Avec cette mesure, l’organisme qui a été désigné par Québec en octobre dernier pour gérer la collecte sélective en appliquant le principe de la responsabilité élargie des producteurs, souhaite amener les fabricants et les commerçants à n’utiliser que des matières recyclables dans l’emballage de leurs produits, selon Geneviève Dionne. Ce qu’on veut, c’est leur dire d'arrêter d’utiliser certains types d’emballages et d'encourager d’autres pratiques [...], parce qu’on sait qu’il existe des alternatives : l’alternative est là. Des fois, c’est que l’entreprise n’a pas nécessairement fait l'exercice de regarder.
On n’a pas force de loi, mais on a force de prendre des décisions pour que le système soit réellement circulaire.
Le directeur général du Front commun québécois pour une gestion écologique des déchets, Karel Ménard, voit d'un bon oeil l'imposition de telles pénalités financières. Selon lui, c'est une excellente initiative parce que c'est ce qu'il faut faire. En fait, on veut décourager la production et la mise en marché de plastiques qui sont difficilement recyclables ou qui peuvent causer des problèmes à l'environnement.
Éliminer plusieurs types de plastiques
Éco Entreprises Québec espère ainsi réduire la quantité de plastiques envoyée dans les dépotoirs de la province et créer de nouvelles filières de recyclage. Quand les plastiques se retrouvent dans les bacs de récupération, 60 % d’entre eux sont recyclés.
À l’instar de l’Europe et plus particulièrement de la France, Éco Entreprises Québec souhaite éventuellement éliminer plusieurs types de plastiques difficiles à recycler ou carrément non recyclables des tablettes des commerces.

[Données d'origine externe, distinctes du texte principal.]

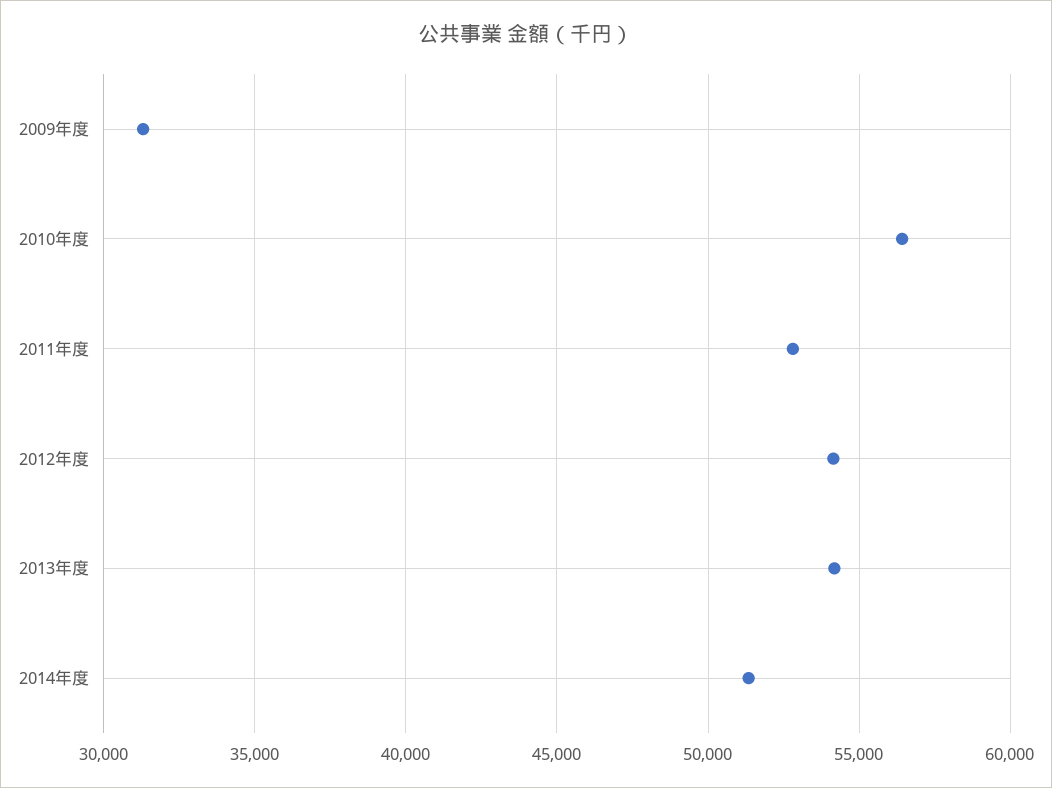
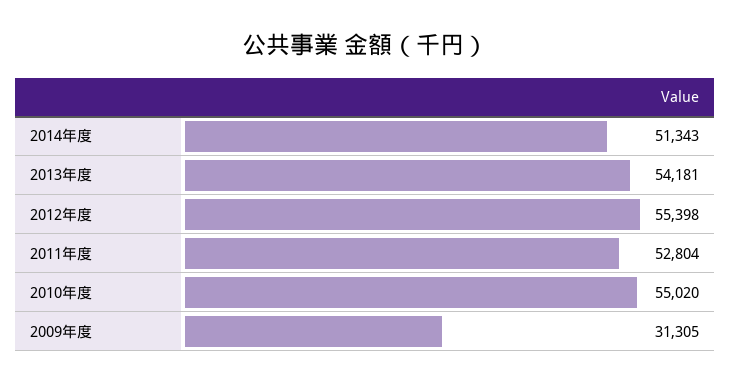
2010年度: 56500 -> 55020
2012年度: 54000 -> 55398

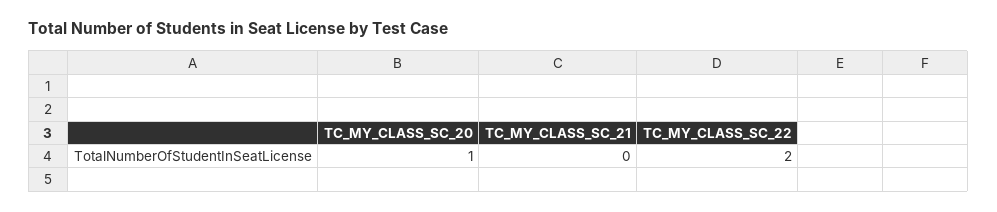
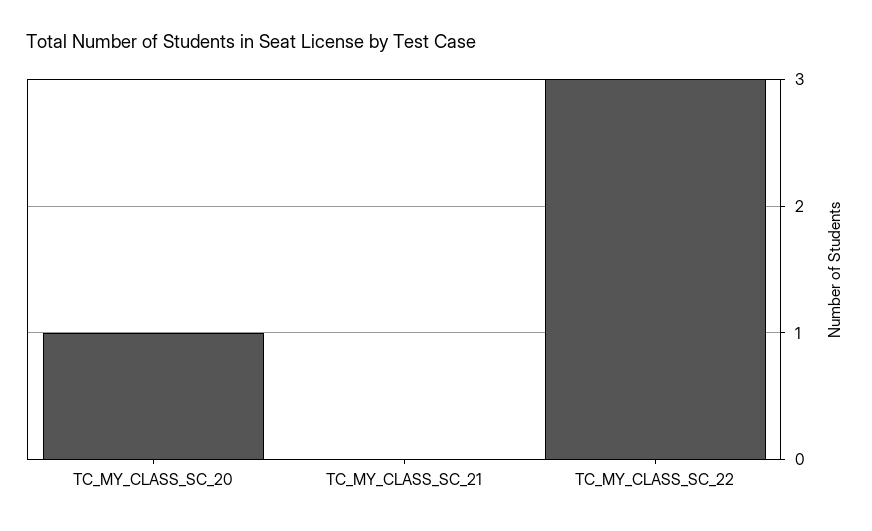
TC_MY_CLASS_SC_22: 2 -> 3

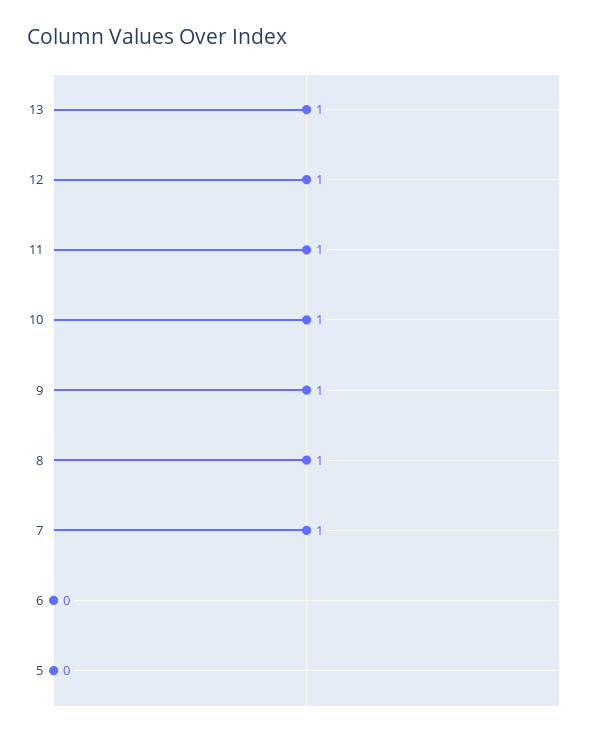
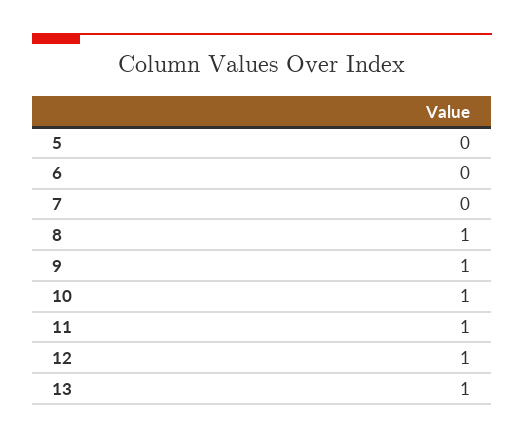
7: 1 -> 0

En France, plusieurs entreprises optent maintenant pour des matières recyclables dans la conception de leurs emballages, selon Fabrice Peltier, un consultant et designer européen d'écoconception d'emballages. Il se passe réellement une révolution de l’emballage en France [...], le mouvement est réellement en route aujourd’hui. Les industriels ont compris qu’il en allait de la pérennité de leur business et de la pérennité aussi de l’environnement, et ils s’engagent massivement vers ces solutions.
Éco Entreprises Québec applique la responsabilité élargie des producteurs, qui fait en sorte que les entreprises qui mettent en marché des produits en sont responsables de la conception jusqu'à la postconsommation, et ce, dans une perspective d'économie circulaire.
Les fabricants et les commerçants resteront donc responsables des emballages qu’ils mettent en marché et devront s’assurer qu’ils soient recyclables et recyclés. C’est dans cette optique que l’organisme veut améliorer la quantité et la qualité du tri et du recyclage, selon Geneviève Dionne.
On va avoir mainmise sur ce qui entre en centre de tri, sur la qualité du tri des ballots et sur la vente des matières, explique-t-elle. On va aller jusqu’au bout de la chaîne, donc c’est certain que pour nous, c’est important de s’assurer que ce qui est mis en marché par les entreprises, on peut adéquatement le gérer et lui donner une seconde vie.
Des équipes vont effectuer des vérifications.
Auparavant, Éco Entreprises Québec n’était responsable que du financement de la collecte sélective et des centres de tri. Les tarifs étaient imposés aux entreprises en fonction de la matière et des quantités de contenants et d’emballages qu’elles mettaient sur le marché. Les montants étaient versés aux municipalités pour financer la collecte sélective et les centres de tri.
La nouvelle consigne élargie doit entrer en vigueur en novembre prochain alors que la réforme du système de la collective sélective doit se faire de façon progressive d'ici la fin de 2024.